With the TTC approach, we do not need to exhibit any sort of invariant and the propagating property to exhibit has always been straightforward. To our knowledge there is no easiest method to prove some of the examples we presented. For example, the liveness property of the leader election protocol requires to exhibit a variant and an invariant and both are harder to exhibit than the propagating property. The Liveness-to-Safety reduction method also applies here, but it requires to find an invariant on the system obtained by reduction, as well as finding an axiomatization of the reflexive-transitive closure preserving the Liveness property (while this axiomatization is embedded in TTC tactic). However, despite being more immediate in our examples, the TTC tactic is less flexible than these two alternatives since it applies for liveness properties based on the reflexive-transitive closure.

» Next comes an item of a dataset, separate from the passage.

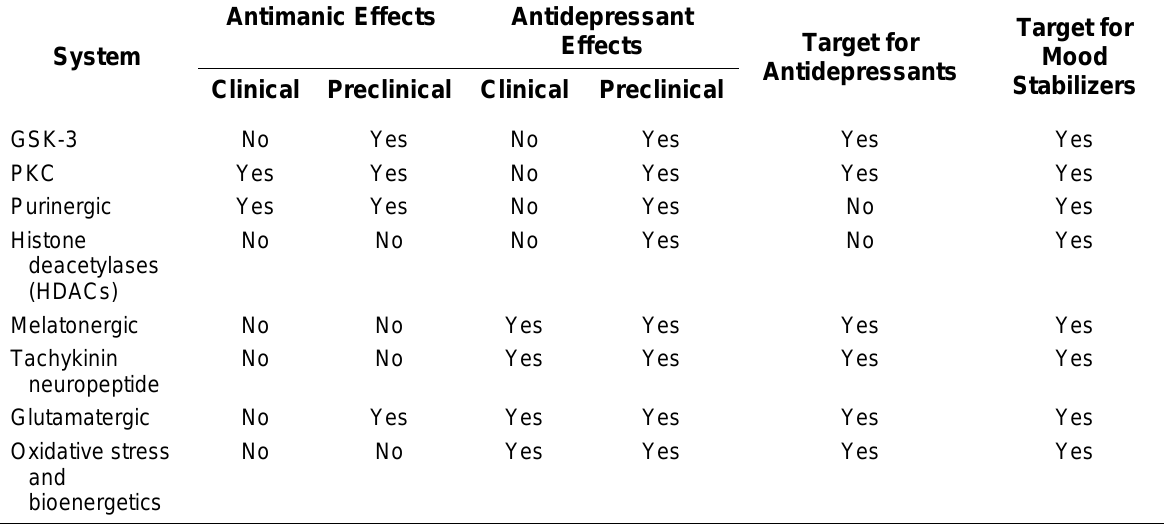
New Therapeutic Targets in Mood Disorders: Current Evidence for Antimanic (-Like)/ Antidepressant (-Like) Effects and Effects of Standard Antidepressants/Mood Stabilizers at these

Our approach can also be compared with the specification of parameterized systems. Cubicle [7,8,9,10] is an SMT-based model-checker for the verification of safety properties on parameterized systems. Cubicle is efficient for challenging systems but, contrary to our techniques, it enforces strict syntactic constraints on guards and on the checked property. Others techniques based on labelled proof systems have also been proposed [2]. In [15], the safety of the TLB Shootdown algorithm is proved using such a technique. The user must exhibit the correct invariant for the proof system to conclude; while the TEA tactic is automatic. Also, some methods, such as invisible invariants [25], rely on finding automatically a candidate for being an inductive invariant and then checking if this is the case without needing any input from the user. Such an approach is automatic and efficient but only applies to Bounded-Data Parameterized Systems while our methods applies to a wider context. While most work on parameterized systems focuses on safety properties, [11] addresses liveness properties, but remains essentially theoretical. We remark that the techniques mainly used for parameterized systems are mostly orthogonal to those presented in this paper, and a combination of both could be fruitful.

10 Conclusion

We devised three original, sound (but incomplete) transformations, that allow to check that a state machine specification, expressed in a rather expressive fragment of \(\mathrm {FOLTL} _=^*\), enjoys a temporal property, expressed in the same setting, whatever the bounds on domains (associated with sorts) are. The transformations were proved correct in Coq. We evaluated our approach on several case studies and found that the transformations were effective and, for the semi-automatic ones, demanded an effort comparable to other approaches. A drawback is that the computed bounds can sometimes grow too much for model-checking to be feasible with the back-end tools we used. Notice that our approach is orthogonal to the main other approaches (for instance, inference of invariants) and could certainly be combined with some of them. Once a universally quantified inductive invariant Inv is found, such a combination would be possible by adding an axiom of the form \(\mathbf {G}\) Inv to our abtract specification. This refines the abstraction while fitting in both LTR and Geneva. This is left for future work.